Truer words, Mama. Truer words.

For here she was, back in the same room.

Wearing the same crinkly blue gown.

Waiting, impatiently, like she had the last four times.

In a few moments, his hand would urgently be on the door knob, and her heart would start its usual silly girlish flutter.

In he would strut, all official-like in his white jacket and so full of himself - the fetus with a medical degree.

The same manchild, who would once again look at that same, decrepit hoo-hoo of hers and sniff a dismissive, "It's the same as last time, Mrs. Fotty, you naughty young lady. I'll call in another prescription."

Another day, another STD.

Another botched attempt at finding love in Ottewell Retirement Villa.

Dear Lord, stop me from dating again.


Daryl said...

Funny stuff ... 'hoo-hoo' made me laugh, I dont think I have ever heard a vjj called a hoo-hoo

baronessvonb said...

Countess D: I try, whenever possible, to use as many vagina colloquialisms as I can. And that, my dear, is the hole truth!

Mental P Mama said...

Lord. Have. Mercy.

My word? myloo

Anonymous said...

"the fetus with a medical degree"

That was gorgeous. The whole thing, really. Loved the ending . . .

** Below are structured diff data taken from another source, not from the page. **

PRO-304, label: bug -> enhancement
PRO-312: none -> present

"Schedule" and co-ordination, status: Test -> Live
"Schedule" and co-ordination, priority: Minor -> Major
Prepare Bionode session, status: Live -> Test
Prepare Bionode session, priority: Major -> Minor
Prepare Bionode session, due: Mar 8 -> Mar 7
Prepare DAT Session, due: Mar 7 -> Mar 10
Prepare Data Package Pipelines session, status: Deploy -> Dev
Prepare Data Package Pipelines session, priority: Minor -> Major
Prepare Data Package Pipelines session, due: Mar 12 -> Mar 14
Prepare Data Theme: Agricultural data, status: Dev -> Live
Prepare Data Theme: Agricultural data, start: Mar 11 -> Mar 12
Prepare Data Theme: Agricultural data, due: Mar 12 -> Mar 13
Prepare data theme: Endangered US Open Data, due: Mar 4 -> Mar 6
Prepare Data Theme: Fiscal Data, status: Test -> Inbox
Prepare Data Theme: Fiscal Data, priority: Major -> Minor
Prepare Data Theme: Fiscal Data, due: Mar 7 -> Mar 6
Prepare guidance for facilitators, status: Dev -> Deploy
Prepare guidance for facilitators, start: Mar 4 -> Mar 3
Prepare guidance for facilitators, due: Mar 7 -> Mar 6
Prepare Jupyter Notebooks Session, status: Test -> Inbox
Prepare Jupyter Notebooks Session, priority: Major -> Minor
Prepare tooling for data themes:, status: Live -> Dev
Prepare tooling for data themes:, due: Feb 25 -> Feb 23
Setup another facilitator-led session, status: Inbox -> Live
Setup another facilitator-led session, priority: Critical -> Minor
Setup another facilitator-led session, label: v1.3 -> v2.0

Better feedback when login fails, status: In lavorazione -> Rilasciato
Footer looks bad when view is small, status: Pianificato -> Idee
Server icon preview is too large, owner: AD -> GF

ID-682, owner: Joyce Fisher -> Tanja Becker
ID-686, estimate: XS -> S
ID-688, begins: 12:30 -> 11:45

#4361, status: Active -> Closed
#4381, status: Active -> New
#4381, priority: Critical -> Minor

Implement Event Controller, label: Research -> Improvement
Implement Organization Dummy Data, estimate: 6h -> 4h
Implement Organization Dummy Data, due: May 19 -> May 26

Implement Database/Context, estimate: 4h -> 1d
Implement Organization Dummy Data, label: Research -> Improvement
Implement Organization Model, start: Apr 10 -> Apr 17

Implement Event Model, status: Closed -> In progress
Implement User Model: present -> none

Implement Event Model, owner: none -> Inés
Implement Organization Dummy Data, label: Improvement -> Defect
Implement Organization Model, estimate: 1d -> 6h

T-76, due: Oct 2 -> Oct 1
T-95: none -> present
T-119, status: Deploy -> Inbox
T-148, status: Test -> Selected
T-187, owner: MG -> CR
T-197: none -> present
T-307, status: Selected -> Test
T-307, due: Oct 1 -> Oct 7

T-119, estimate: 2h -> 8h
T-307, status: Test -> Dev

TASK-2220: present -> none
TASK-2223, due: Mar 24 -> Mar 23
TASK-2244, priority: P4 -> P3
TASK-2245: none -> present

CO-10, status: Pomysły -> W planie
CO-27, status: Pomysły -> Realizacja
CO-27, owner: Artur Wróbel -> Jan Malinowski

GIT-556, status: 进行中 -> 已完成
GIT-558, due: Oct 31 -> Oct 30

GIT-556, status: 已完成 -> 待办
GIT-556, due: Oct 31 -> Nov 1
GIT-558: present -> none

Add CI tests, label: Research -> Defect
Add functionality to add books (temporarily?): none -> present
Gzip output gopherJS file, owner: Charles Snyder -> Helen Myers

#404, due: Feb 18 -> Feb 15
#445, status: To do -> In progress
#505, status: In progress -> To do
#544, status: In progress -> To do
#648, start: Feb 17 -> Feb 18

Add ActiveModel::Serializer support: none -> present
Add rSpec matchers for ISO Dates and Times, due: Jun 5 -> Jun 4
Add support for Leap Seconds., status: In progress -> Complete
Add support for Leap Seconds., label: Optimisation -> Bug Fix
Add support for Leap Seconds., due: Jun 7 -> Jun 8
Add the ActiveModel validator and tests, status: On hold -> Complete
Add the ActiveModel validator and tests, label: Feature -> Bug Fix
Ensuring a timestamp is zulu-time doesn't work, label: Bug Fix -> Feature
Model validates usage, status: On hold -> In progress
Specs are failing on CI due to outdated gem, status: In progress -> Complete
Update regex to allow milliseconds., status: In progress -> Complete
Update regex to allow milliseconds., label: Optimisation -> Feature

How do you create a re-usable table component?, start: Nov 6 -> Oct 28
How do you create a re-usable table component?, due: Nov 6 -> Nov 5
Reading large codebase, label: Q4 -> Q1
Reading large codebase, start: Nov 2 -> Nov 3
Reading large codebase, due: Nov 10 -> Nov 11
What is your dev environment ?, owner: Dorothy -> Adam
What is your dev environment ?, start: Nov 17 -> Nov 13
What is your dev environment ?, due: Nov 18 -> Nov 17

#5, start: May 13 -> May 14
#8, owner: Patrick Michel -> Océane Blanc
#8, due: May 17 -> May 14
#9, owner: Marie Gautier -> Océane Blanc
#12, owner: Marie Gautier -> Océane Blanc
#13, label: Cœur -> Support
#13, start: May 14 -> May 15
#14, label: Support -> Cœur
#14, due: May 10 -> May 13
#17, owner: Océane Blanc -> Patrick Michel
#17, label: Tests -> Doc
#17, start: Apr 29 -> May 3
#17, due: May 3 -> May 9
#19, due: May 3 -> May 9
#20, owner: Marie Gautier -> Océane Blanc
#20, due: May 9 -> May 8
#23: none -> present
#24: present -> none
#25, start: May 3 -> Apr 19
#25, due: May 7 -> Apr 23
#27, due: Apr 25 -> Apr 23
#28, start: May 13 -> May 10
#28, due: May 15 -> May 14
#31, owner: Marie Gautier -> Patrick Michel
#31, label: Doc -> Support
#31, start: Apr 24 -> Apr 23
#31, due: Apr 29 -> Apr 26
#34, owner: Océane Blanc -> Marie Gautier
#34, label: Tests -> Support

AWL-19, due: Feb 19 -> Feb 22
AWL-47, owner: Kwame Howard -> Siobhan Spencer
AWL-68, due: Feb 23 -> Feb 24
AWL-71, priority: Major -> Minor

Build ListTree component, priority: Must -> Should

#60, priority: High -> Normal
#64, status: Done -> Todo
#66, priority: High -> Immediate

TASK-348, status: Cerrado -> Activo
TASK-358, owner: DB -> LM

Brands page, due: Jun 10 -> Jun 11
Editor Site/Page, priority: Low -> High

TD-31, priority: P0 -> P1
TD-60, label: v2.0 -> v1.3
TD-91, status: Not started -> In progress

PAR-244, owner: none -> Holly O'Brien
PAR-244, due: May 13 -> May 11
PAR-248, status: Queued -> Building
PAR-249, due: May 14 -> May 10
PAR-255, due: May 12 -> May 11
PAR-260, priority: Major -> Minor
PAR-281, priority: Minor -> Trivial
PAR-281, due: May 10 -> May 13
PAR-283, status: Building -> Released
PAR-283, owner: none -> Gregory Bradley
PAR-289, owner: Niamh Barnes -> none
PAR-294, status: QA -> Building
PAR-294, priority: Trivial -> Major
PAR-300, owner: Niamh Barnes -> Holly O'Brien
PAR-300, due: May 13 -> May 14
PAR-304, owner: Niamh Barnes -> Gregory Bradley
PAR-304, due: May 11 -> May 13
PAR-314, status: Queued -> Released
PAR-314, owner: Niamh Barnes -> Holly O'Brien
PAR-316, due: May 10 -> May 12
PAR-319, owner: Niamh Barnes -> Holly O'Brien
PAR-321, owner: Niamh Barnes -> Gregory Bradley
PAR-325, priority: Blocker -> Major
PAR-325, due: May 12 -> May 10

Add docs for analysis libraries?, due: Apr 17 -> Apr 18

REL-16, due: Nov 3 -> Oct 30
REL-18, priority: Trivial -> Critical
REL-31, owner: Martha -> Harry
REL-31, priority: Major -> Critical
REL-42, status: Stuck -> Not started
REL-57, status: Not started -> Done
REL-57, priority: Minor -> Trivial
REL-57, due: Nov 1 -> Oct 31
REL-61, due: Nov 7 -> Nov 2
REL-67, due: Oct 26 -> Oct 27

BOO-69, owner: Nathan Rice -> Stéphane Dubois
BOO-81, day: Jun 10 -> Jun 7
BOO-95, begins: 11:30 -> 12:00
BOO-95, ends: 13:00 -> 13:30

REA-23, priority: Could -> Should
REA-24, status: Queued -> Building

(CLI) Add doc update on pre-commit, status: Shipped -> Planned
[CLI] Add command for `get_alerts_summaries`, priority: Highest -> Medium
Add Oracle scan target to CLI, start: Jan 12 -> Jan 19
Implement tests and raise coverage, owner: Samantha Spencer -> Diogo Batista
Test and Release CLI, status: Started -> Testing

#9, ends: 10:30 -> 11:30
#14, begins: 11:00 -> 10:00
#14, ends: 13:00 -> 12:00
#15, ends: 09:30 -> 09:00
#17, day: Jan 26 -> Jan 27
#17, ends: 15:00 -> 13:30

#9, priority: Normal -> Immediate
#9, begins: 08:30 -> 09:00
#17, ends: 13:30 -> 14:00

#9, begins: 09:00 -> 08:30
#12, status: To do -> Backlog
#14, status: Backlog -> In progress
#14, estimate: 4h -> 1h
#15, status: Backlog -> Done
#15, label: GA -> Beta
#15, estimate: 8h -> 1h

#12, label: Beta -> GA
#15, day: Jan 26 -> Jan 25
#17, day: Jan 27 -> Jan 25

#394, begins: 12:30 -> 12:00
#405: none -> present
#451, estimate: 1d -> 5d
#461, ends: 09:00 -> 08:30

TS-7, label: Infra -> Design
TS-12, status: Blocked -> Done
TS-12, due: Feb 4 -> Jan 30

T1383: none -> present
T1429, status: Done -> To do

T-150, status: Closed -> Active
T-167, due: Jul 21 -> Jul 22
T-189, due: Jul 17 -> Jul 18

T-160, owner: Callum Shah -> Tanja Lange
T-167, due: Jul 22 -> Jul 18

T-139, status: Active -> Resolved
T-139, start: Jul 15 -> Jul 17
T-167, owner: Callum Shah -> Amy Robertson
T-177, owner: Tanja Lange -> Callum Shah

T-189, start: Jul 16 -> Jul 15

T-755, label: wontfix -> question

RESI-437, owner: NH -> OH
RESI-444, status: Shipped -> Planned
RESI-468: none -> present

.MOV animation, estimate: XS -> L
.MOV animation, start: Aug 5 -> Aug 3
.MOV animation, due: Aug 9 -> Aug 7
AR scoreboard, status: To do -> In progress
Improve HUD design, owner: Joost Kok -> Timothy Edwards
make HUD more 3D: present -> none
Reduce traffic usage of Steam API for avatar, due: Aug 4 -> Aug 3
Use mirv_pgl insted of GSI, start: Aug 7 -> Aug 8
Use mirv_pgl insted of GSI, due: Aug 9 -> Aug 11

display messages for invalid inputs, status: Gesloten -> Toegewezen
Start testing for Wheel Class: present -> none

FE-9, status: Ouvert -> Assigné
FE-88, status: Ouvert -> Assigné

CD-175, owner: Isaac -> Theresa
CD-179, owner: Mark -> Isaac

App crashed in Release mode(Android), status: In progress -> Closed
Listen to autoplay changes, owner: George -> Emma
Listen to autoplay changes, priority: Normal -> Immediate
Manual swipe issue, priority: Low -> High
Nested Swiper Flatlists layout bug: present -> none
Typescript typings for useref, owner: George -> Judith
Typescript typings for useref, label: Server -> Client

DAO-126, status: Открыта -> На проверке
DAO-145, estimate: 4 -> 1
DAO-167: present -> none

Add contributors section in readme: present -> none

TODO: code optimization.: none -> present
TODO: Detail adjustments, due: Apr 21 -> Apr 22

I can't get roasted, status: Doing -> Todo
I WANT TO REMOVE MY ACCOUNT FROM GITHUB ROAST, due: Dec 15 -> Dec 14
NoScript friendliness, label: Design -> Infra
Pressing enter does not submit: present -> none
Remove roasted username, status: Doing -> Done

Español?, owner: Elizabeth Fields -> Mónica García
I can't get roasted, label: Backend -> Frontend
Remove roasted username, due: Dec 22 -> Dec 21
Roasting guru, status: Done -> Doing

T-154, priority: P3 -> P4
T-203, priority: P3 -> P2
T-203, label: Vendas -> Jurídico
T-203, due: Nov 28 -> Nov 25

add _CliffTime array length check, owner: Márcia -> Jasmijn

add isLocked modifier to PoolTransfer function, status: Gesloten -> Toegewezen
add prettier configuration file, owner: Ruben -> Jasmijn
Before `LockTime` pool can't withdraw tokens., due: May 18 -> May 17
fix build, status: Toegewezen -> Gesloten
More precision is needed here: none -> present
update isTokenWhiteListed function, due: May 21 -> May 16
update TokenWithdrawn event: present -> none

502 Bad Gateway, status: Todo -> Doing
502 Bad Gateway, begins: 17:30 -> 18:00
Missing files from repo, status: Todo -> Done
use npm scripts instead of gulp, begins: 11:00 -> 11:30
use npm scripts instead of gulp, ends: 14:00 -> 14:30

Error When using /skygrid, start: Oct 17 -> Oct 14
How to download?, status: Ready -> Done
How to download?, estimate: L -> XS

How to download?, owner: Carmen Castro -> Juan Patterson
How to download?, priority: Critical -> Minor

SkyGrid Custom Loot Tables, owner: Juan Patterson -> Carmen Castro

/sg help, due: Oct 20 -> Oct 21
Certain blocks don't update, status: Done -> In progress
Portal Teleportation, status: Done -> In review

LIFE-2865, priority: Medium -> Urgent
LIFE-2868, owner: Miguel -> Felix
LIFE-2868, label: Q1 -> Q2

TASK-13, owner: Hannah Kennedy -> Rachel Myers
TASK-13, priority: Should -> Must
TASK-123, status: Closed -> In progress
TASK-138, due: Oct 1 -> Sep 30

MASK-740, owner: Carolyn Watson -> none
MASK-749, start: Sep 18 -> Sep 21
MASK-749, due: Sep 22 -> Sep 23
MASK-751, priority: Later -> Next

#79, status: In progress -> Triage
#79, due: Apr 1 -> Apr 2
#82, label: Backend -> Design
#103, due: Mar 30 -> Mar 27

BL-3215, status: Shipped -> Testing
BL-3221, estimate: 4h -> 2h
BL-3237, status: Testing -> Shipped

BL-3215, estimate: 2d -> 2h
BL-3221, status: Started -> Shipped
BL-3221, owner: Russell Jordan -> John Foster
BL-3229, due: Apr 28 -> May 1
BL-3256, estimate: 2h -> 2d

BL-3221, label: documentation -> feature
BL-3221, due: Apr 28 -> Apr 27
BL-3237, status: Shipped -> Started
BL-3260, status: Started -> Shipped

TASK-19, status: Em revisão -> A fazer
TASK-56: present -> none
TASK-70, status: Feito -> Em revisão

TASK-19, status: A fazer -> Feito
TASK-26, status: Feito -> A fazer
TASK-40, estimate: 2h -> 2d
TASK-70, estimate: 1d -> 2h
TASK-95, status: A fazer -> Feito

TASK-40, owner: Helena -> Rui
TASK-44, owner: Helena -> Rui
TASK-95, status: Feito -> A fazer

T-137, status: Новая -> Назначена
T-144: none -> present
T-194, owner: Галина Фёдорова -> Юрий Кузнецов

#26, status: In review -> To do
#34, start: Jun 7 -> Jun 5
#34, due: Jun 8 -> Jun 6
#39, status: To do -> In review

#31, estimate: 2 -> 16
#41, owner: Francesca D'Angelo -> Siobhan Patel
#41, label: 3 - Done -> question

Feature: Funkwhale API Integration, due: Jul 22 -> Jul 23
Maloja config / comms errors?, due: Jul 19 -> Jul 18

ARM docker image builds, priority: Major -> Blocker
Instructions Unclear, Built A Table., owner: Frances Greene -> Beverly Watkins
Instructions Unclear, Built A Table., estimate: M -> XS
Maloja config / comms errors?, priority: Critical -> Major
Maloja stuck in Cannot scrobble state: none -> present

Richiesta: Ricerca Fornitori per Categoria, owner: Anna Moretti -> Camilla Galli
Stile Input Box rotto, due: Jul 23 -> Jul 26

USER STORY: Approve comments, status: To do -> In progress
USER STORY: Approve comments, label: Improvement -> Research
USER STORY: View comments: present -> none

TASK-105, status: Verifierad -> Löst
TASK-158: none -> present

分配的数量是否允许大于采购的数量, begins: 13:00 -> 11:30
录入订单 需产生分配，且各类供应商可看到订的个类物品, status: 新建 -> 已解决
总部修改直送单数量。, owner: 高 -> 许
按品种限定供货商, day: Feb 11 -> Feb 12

I need to write more flash fiction.

Cormac Brown said...

This is a serious riot and I got a couple of glares at work when I went into a laughing fit!

Doc said...

It sounds like the old lady in your story needs to meet the old man in mine!

When I read "crinkly blue gown" I thought of a cocktail dress or a ball gown, not a backless paper, hospital gown. That made me think that the "the fetus with a medical degree" was her lover at first.

I can't descibe my mental whiplash at the end when I realized that this old broad is seeing the doctor about the clap.

My hat is off to you! I laughed long and hard!


baronessvonb said...

Countess Mama: Myloo? Funny. Rhymes with hoo-hoo. Coincidence? I think not.

Count Cheeky: Please do write more FFF!

As for the fetus statement, I have now taken to referring anything being with no wrinkles fetal; they're such light-years younger looking than me, how could it be otherwise?

Count Cormac: I am thrilled to have made you, even briefly, the office pariah. My work here is done.

Count Docteur: Hah! Sucked you in, did I? Nothing says funny like seniors bumping naughty bits, in my estimation.

Freida Bee, MD said...

Ha! I confess that I had inadvertently seen "STD" down there before I started reading, so I knew it was going there; it was her catching it in a retirement home that got me! Most wonderful to make your blogreading acquaintance by way of FFF, BvB.

baronessvonb said...

Countess B,MD: Welcome! Nice to hear that you might be an impatient reader like me - let's just cut to the chase, already!